■ YOUR OBJECTIVE
Can you convert the records below into a two-column CSV with the headers instruction and response? Each record should get its own row, with its text under instruction and its answer under response, each as one quoted field with line breaks replaced by spaces.

■ DATASET EXTRACT

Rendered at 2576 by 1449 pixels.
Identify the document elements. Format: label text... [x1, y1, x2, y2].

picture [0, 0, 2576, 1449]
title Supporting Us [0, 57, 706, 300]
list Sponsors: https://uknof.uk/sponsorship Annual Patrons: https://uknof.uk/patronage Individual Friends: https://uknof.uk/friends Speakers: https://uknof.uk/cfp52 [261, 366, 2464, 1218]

■ SOLUTION BELOW
instruction,response
"Rendered at 2576 by 1449 pixels. Identify the document elements. Format: label text... [x1, y1, x2, y2].","picture [0, 0, 2576, 1449] title Supporting Us [0, 57, 706, 300] list Sponsors: https://uknof.uk/sponsorship Annual Patrons: https://uknof.uk/patronage Individual Friends: https://uknof.uk/friends Speakers: https://uknof.uk/cfp52 [261, 366, 2464, 1218]"